── DATA SUPPLIED

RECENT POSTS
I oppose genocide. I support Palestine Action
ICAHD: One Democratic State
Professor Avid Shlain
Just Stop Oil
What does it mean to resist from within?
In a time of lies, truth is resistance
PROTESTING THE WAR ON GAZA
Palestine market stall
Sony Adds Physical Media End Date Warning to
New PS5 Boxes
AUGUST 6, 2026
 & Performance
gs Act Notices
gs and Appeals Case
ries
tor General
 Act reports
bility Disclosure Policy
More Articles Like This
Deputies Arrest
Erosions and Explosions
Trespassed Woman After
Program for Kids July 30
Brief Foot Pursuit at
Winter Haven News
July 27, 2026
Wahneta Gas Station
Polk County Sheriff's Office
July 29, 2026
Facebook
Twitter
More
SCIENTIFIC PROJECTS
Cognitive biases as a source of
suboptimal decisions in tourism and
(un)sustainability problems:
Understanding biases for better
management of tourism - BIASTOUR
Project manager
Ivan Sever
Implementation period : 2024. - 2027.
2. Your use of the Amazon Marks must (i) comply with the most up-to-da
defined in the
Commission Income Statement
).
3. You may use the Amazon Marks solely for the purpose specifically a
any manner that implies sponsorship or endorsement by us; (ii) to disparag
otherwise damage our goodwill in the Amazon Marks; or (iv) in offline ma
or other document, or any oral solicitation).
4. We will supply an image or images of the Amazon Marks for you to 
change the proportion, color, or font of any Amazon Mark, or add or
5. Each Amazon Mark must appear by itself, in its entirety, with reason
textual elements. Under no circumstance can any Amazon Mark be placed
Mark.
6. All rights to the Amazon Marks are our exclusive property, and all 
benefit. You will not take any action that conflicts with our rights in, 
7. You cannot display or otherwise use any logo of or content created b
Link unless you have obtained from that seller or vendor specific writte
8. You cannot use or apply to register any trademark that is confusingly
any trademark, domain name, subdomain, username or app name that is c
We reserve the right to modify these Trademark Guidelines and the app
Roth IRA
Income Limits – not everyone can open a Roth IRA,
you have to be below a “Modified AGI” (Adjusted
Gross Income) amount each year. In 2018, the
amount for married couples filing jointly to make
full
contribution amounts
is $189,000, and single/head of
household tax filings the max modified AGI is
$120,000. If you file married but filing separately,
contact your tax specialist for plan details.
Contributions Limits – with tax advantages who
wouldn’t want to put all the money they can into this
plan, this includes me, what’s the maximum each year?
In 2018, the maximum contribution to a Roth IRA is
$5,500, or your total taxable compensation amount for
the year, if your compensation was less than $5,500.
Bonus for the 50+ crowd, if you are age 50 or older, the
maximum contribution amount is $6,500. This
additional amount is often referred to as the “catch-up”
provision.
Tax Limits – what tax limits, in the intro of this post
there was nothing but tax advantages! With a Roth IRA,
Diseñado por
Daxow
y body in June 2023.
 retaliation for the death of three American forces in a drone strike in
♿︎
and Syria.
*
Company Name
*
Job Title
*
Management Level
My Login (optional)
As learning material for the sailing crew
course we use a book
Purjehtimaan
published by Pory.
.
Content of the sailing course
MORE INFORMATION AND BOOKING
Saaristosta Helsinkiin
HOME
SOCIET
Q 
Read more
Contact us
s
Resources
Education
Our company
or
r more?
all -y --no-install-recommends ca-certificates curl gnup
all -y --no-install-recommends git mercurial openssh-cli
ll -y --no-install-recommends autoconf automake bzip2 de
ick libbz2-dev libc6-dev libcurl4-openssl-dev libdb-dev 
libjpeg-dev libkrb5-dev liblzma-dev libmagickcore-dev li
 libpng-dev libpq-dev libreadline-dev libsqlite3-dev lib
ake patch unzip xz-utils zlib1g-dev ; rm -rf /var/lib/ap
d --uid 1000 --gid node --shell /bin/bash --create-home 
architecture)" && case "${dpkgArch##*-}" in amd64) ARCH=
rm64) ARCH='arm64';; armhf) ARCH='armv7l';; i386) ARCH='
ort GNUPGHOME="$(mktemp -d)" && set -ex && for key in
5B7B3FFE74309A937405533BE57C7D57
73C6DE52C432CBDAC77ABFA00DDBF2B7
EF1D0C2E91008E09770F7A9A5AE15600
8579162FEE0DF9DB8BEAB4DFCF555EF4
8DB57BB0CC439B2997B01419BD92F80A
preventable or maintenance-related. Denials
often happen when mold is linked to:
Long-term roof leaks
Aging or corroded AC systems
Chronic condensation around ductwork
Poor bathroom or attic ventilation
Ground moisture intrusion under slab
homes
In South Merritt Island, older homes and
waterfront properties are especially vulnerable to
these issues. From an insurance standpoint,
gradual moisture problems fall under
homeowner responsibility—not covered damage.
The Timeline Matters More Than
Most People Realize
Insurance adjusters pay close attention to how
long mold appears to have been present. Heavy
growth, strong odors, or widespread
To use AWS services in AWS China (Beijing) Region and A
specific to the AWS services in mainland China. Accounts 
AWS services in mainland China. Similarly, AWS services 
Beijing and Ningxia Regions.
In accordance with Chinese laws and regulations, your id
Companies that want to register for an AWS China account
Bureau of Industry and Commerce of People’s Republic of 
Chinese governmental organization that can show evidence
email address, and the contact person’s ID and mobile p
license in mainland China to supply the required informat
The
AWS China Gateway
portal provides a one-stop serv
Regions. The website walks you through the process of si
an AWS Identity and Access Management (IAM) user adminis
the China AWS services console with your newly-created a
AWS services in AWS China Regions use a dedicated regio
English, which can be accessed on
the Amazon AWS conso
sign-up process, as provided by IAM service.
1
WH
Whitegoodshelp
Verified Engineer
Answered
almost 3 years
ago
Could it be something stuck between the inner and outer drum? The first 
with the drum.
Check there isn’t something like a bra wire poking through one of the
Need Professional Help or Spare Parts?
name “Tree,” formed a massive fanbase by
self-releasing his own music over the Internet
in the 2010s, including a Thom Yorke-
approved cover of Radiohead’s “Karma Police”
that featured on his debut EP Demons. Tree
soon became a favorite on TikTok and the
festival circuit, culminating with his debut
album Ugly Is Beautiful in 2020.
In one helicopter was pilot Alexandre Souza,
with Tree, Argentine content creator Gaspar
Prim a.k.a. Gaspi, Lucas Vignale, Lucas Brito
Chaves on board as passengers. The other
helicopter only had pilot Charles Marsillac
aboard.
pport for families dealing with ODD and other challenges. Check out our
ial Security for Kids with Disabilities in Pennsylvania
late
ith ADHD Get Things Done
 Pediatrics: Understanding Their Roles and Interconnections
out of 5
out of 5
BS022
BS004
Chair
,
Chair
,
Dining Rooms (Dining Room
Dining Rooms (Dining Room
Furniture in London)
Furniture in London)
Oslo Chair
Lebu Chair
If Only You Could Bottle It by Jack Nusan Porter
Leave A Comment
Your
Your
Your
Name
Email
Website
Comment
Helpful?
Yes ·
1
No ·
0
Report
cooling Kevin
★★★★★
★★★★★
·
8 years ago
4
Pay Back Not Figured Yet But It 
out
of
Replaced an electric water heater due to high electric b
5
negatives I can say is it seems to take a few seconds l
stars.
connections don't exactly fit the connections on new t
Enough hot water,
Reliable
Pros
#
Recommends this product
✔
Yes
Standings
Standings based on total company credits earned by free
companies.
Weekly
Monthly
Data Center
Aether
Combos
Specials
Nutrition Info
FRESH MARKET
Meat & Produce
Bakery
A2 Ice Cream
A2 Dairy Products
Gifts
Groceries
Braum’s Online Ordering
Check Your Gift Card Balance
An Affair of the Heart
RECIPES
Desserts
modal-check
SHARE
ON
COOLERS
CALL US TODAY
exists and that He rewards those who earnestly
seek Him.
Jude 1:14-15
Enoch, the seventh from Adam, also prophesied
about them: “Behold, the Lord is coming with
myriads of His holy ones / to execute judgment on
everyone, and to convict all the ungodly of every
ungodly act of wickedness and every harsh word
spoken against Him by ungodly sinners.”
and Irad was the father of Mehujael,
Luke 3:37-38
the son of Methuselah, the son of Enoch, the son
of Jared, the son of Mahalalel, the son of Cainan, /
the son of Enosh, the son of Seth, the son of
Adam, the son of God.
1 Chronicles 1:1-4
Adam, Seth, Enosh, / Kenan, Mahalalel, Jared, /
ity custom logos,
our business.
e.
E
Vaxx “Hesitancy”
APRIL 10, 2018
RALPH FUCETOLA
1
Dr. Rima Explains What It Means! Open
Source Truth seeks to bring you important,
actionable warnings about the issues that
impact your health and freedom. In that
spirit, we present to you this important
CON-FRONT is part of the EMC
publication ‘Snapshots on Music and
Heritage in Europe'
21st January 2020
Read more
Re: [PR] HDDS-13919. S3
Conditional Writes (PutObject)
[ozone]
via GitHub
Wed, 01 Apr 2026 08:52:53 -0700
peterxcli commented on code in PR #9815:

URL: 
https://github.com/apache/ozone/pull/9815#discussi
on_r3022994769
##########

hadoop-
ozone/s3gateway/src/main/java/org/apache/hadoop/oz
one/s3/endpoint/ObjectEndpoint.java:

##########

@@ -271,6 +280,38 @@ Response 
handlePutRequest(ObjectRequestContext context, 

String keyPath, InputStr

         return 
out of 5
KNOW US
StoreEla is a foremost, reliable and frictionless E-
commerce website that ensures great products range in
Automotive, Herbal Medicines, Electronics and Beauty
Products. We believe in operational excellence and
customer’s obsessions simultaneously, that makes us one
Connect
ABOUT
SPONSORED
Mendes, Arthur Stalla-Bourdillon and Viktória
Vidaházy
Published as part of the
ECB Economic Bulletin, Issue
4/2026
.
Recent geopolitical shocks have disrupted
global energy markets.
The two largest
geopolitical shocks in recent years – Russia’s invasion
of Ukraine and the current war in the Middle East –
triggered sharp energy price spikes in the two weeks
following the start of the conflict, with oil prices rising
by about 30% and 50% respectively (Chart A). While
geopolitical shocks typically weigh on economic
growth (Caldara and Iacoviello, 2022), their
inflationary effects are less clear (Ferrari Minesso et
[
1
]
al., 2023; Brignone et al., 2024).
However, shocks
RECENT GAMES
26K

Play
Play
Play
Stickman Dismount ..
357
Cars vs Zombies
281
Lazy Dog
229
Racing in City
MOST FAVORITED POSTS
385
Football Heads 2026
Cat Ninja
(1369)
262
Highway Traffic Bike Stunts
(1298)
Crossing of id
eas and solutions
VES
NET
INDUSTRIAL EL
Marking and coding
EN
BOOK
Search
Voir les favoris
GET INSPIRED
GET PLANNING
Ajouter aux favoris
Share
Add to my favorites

────

Copy out the entries from the line containing "String keyPath, InputStr" through the last line, inclusive, replacing "Racing in City" with "Racing in Town" and changing nothing else.

RESULT OF THIS TASK |
String keyPath, InputStr

         return 
out of 5
KNOW US
StoreEla is a foremost, reliable and frictionless E-
commerce website that ensures great products range in
Automotive, Herbal Medicines, Electronics and Beauty
Products. We believe in operational excellence and
customer’s obsessions simultaneously, that makes us one
Connect
ABOUT
SPONSORED
Mendes, Arthur Stalla-Bourdillon and Viktória
Vidaházy
Published as part of the
ECB Economic Bulletin, Issue
4/2026
.
Recent geopolitical shocks have disrupted
global energy markets.
The two largest
geopolitical shocks in recent years – Russia’s invasion
of Ukraine and the current war in the Middle East –
triggered sharp energy price spikes in the two weeks
following the start of the conflict, with oil prices rising
by about 30% and 50% respectively (Chart A). While
geopolitical shocks typically weigh on economic
growth (Caldara and Iacoviello, 2022), their
inflationary effects are less clear (Ferrari Minesso et
[
1
]
al., 2023; Brignone et al., 2024).
However, shocks
RECENT GAMES
26K

Play
Play
Play
Stickman Dismount ..
357
Cars vs Zombies
281
Lazy Dog
229
Racing in Town
MOST FAVORITED POSTS
385
Football Heads 2026
Cat Ninja
(1369)
262
Highway Traffic Bike Stunts
(1298)
Crossing of id
eas and solutions
VES
NET
INDUSTRIAL EL
Marking and coding
EN
BOOK
Search
Voir les favoris
GET INSPIRED
GET PLANNING
Ajouter aux favoris
Share
Add to my favorites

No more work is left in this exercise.